Premeditatio malorum

A Pre-meditation of Evils

Premeditatio malorum, a premeditation of evils, is the Stoic exercise of imagining what can go wrong. Think of it as the opposite of ‘positive thinking’ – the practice of negative thinking that allows us to imagine the worst, get all the emotion out of they way, and then begin preparations to either avoid or ameliorate the damage of the worst case scenario.

It was a Thursday morning. I was sitting in an old, well worn leather guest chair in my lawyer’s office. I remember the chair because my hands were slick with sweat and kept slipping off the arm rests as I tried to grip them. My business was in its death throes and I had turned to this man for legal advice. His recommendation: make the decision to close my business down, before somebody made it for me. Then I asked this significant question: What’s the worst case scenario? And he told me. “Well, one of your creditors, probably one of the bigger, more experienced corporate ones, will realise that you can no longer honour your payments, and then will try to recover their losses. If you have their capital equipment, they will repossess them. If you owe more than what they can recover, then they will look to you personally to honour the debt, as you signed personal surety.
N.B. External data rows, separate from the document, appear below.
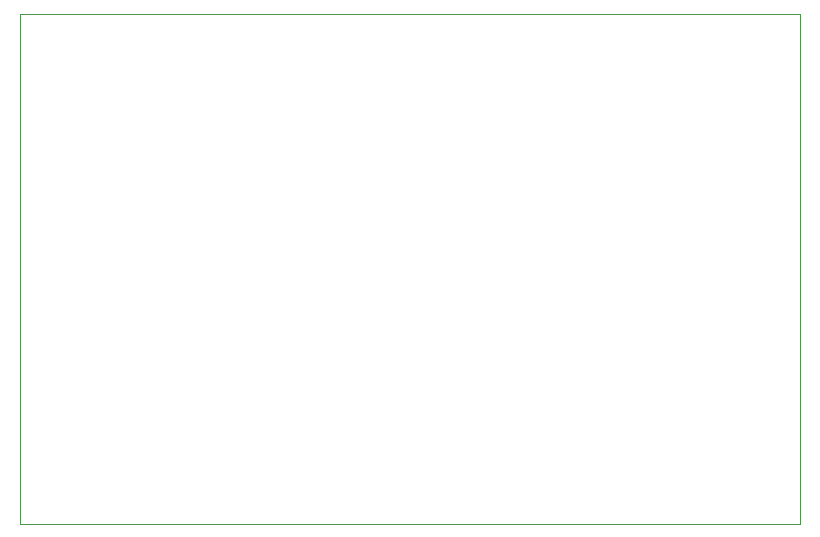
<source format=gm1>
G04 #@! TF.GenerationSoftware,KiCad,Pcbnew,(6.0.9)*
G04 #@! TF.CreationDate,2022-11-20T21:47:37+01:00*
G04 #@! TF.ProjectId,iCE40HX8K-EVB EXT2PMOD adapter,69434534-3048-4583-984b-2d4556422045,V1.0*
G04 #@! TF.SameCoordinates,Original*
G04 #@! TF.FileFunction,Profile,NP*
%FSLAX46Y46*%
G04 Gerber Fmt 4.6, Leading zero omitted, Abs format (unit mm)*
G04 Created by KiCad (PCBNEW (6.0.9)) date 2022-11-20 21:47:37*
%MOMM*%
%LPD*%
G01*
G04 APERTURE LIST*
G04 #@! TA.AperFunction,Profile*
%ADD10C,0.100000*%
G04 #@! TD*
G04 APERTURE END LIST*
D10*
X132080000Y-74930000D02*
X132080000Y-118110000D01*
X198120000Y-74930000D02*
X132080000Y-74930000D01*
X198120000Y-118110000D02*
X198120000Y-74930000D01*
X132080000Y-118110000D02*
X198120000Y-118110000D01*
M02*

</source>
So how did this premeditatio malorum exercise work for me?

Because I had imagined the worst ‘evil’, I had already experienced the unpleasant emotions. My brain had already been flooded with adrenaline and cortisol. I had already played out a dozen scenarios about how best to deal with this situation. That meant that when the Sheriff arrived at my door, I was calm, could assess this as not my nightmare but just an unpleasant situation. I already had my paperwork and figures ready. And I could put my fears aside and be polite to another human being doing his job instead of being reactive and angry and embarrassed. That means that his response to my behaviour was better than anticipated. He coached me to a better outcome than if he had just delivered the papers and encountered the typical response that a person in that extreme situation would face. By imagining the worst case scenario and preparing for it, I created an event better scenario than predicted. This is the value of strategic foresight – not just making a business plan for ideal circumstances but also planning for non-ideal scenarios.